Keinginan untuk melakukan penyederhanaan jumlah partai politik sudah ada, namun relitanya menerapkan sistem penyederhanaan jumlah partai politik mengalami kendala. Hal ini terlihat dari permasalahan bahwa pada Undang- Undang Nomor 2 tahun 2008 tidak dapat mengakomondasi secara keseluruhan. Dalam     Undang – Undang Nomor 2 Tahun 2011 terlihat tujuan pembentukannya adalah untuk menyederhanakan partai politik dimana Pesyaratan-pesyaratan untuk mendirikan partai politik serta verifikasi  dipersulit. Namun, muncul persoalan ketika undang-undang tersebut dimohonkan judicial review, dan pada pokoknya disebutkan dalam putusan Mahkamah Konstitusi Nomor 005-PUU/XI/2011 tentang pengujian Undang- Undang Nomor 2 Tahun 2011 bahwa putusan tersebut membatalkan proses verifikasi pada partai-partai lama yang mengikuti pemilu sebelumnya tahun 2009 dan untuk partai politik yang baru didirikan, tetap diadakan verifikasi selama dua setengah tahun sebelum pelaksanaan pemilu tahun 2014 tujuan utama undang-undang tersebut adalah untuk menyederhanakan sistem kepartaian di Indonesia. Namun, hal demikian dianggap telah mendoprak rasa keadilan bagi partai-partai politik lainnya atau partai politik baru sebagai peserta pemilu tahun 2014.

Permasalahan yang selalu berbelit menyebabkan penyederhanaan partai politik sebagai perbaikan parlemen terus mengalami permasalahan, ini dikarnakan partai politik di Indonesia masih menganut pedoman untuk melaksanakan kepentingan golongan, sehingga semakin banyak anggota partai politik yang duduk diparlemen, semakin kuat juga keberadaan partai politik sebagai penguasa parlemen, ini mengindikasikan dengan adanya multi partai menyebabkan kepentingan antar golongan mempengarui kestabilan badan legislatif di Indonesia, dengan adanya penyederhanaan partai politik yang dimuat dalam Undang – Undang Nomor 2 Tahun 2011 mengindikasikan tidak ada partai- partai yang baru yang akan muncul hal ini menyebabkan adanya pengagalan dengan mengajukan Judicial review ke Mahkamah Konstitusi.

Berkaitan dengan tujuan penyederhanaan sistem di Indonesia yang harus diterapkan oleh partai politik di Indonesia harusnya diperketat dan dipertegas kembali. Jika dilakukan berdasarkan pertimbangan Mahkamah konstitusi, maka persyaratan selanjutnya harus dipersulit. Hal demikian perlu dilakukan karena jika masih diperlonggar maka jumlah partai politik semakin lebih banyak dari tahun 2009, salah satu caranya adalah dengan menaikkan angka parliamentary treshold atau PT dibandingkan pada Undang- Undang sebelumnya yakni 2,5%.

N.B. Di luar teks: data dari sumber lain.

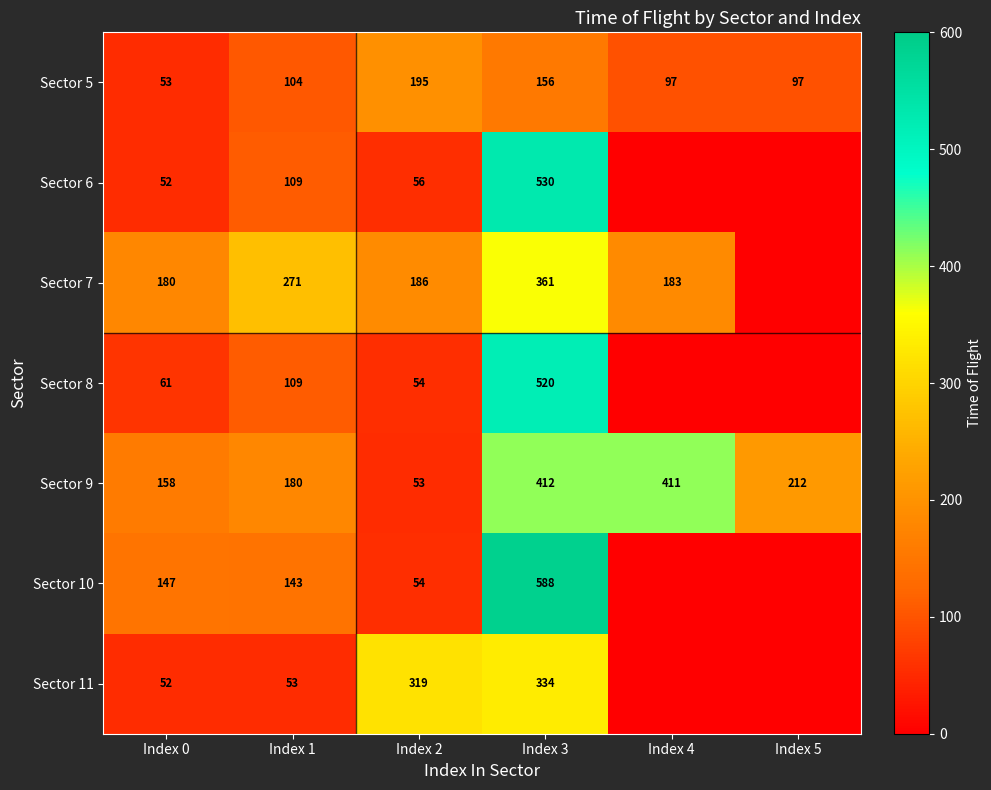

What is the spread (max minus min) of values at Index 5?

212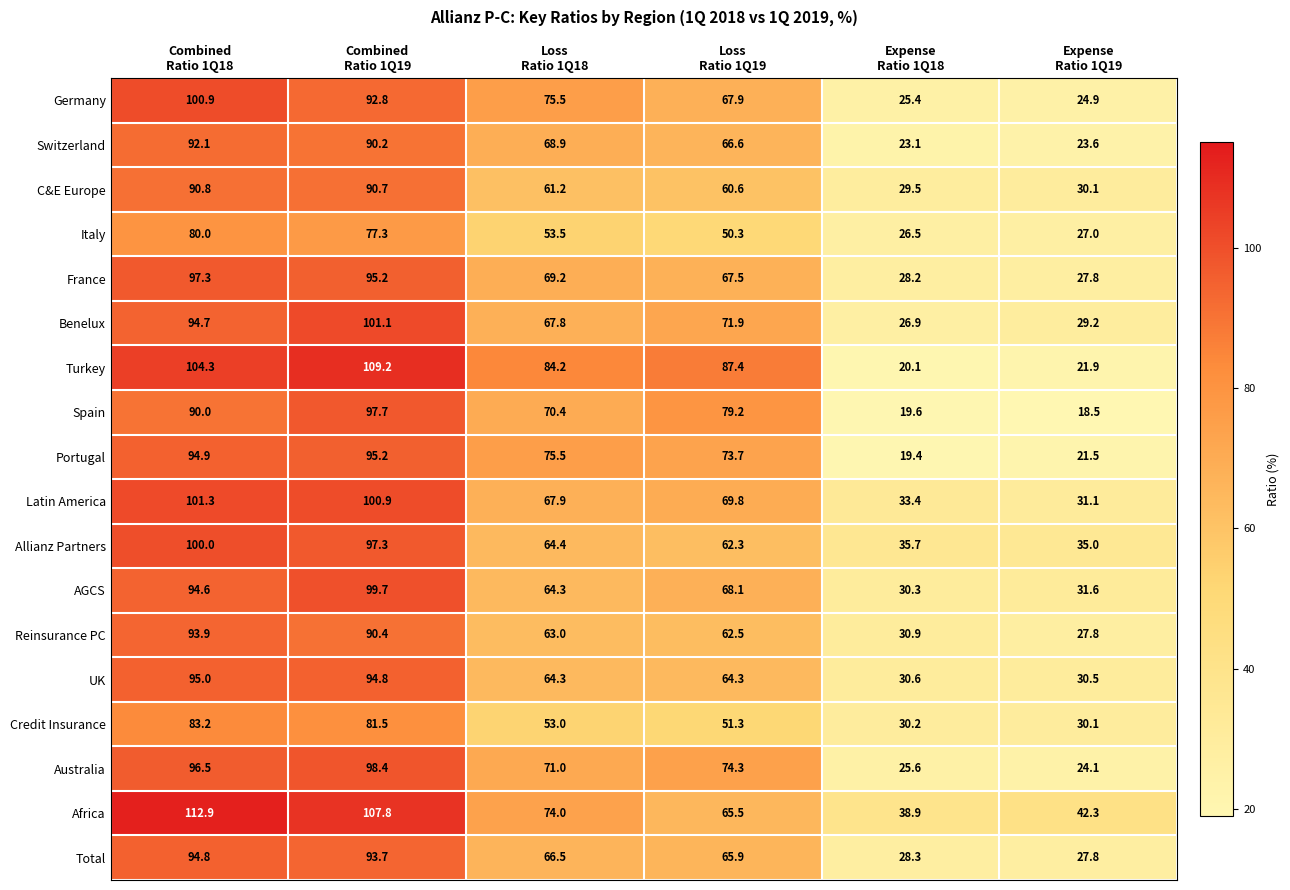

What is the difference between the maximum and second lowest values in the Switzerland series?

68.5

Keefektifan stabilitas pemerintahan secara Presidensiil akan terganggu dengan sistem partai yang terlalu banyak ini dikarnakan kebijakan yang diambil oleh penguasa yaitu Presiden dipengarui oleh dukungan parlemen kepada presiden maka implementasi kebijakan yang diambil oleh Presiden merupakan campur tangan dari tujuan yang ingin dicapai oleh masing- masing partai politik yang berkuasa.

Selepas itu, masih ada jaringan berikutnya, yaitu persyaratan untuk masuk ke parlemen, antara lain lewat ketentuan ambang batas parlemen parliamentary treshold (PT) dan besaran daerah pemilihan (district magnitude).  Ketentuan itu bisa menjadi ukuran relatif mudah atau sulitnya bagi partai politik untuk bisa mendudukan kadernya di parlemen. Makin tinggi besarnya PT, makin sulit bagi partai politik masuk ke parlemen. Demikian halnya dalam daerah pemilihan yang berkursi sedikit, kompetensi kian ketat dan semakin berat upaya partai politik mendudukan wakilnya diparlemen.

Penyederhanaan partai politik nantinya akan memperkuat sistem presidensiil yang dianut di Indonesia, untuk mencapai efektifitas demokrasi dan kesejahteraan rakyat yang adil dan makmur sesuai yang tertuang dalam Undang-Undang Dasar 1945.